US wild card could hit prices
The wild card, however, will be the impact of the Federal Reserve’s plans to taper economic stimulus in the USA, he added.
“There’s another meeting in [January] and there might be another $10 billion taken off the bond buying programme,” Meir said.
It is likely that the US economy will be able to adjust to the changing pressures caused by the tapering programme, but a stronger dollar will almost certainly weaken metals prices.
Year of transition
The result is that 2014 will be a year of transition, after the market scrambles away from the rocky terrain of 2013.
“2013 was really a sideways slog for the most part. We had a few rallies but they all fizzled out,” Meir said.
“The Cypriot [debt] crisis threw things off, as well as the Fed saying it was moving from an accommodative stance to a more restrictive stance,” he added.
The market also began to come to terms with the idea that China would not continue its meteoric rate of growth indefinitely, and came to realise that its economy is susceptible to slowdowns, according to Meir.
The effect of this, he said, will be felt throughout 2014.
“There will be a sharper slowdown [in China] this year.
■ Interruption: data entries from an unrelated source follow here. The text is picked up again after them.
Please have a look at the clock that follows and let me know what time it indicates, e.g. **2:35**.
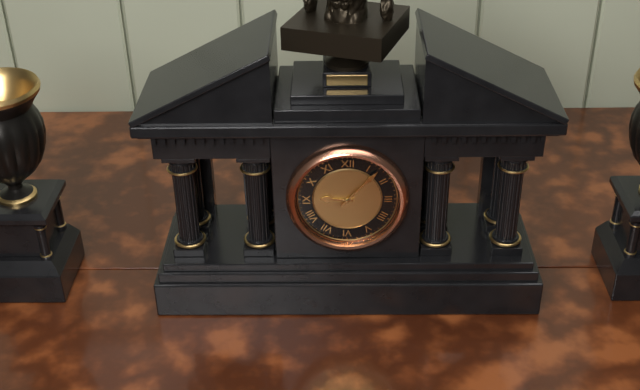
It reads **9:07**
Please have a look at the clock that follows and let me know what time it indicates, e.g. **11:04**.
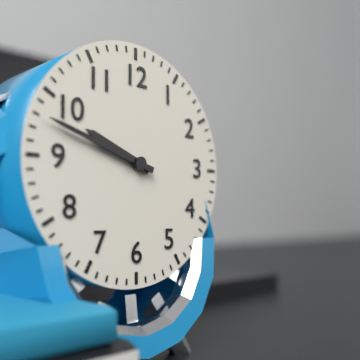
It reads **9:48**
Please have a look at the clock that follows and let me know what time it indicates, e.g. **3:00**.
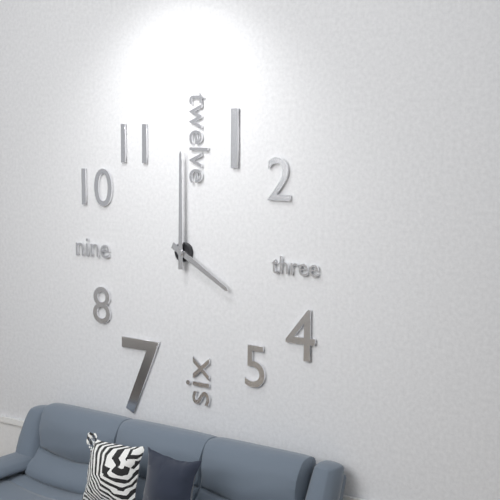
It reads **4:00**
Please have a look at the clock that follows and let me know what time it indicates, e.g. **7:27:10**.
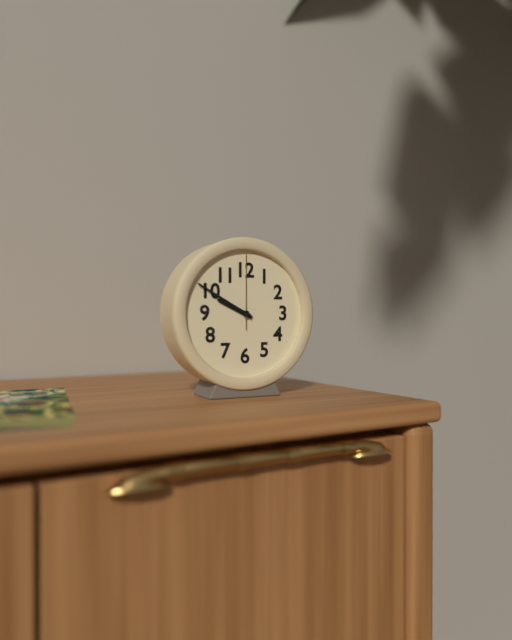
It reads **9:50:00**
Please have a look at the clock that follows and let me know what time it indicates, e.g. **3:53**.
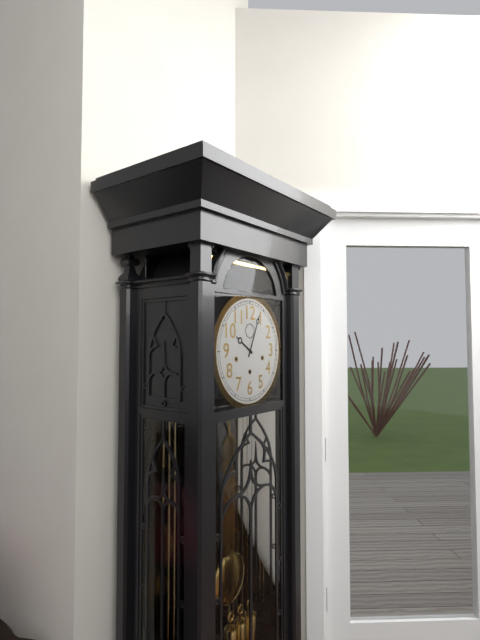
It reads **10:04**
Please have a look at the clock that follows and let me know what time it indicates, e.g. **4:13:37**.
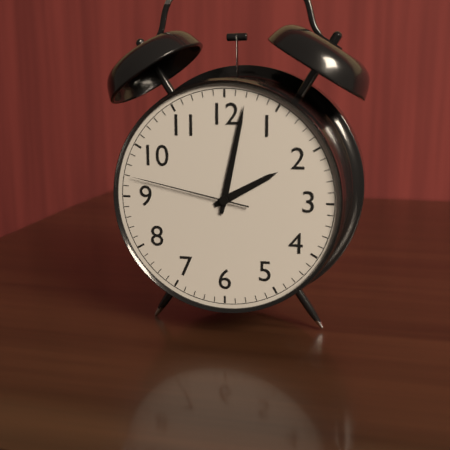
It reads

We’ve had some numbers and GDP was decent, but these are still pre-tightening numbers – they’re not capturing the full impact of the government moves,” Meir said.
“There’s just so much excess capacity that they need to rein in. It can’t continue because there’s too much supply in the market, too much debt and too many bad loans.”
Because of their sheer scale, economic movements in China will therefore continue to dominate the landscape, overshadowing other potential influences, while the potential bearish impact of a stronger US dollar drifts towards the horizon.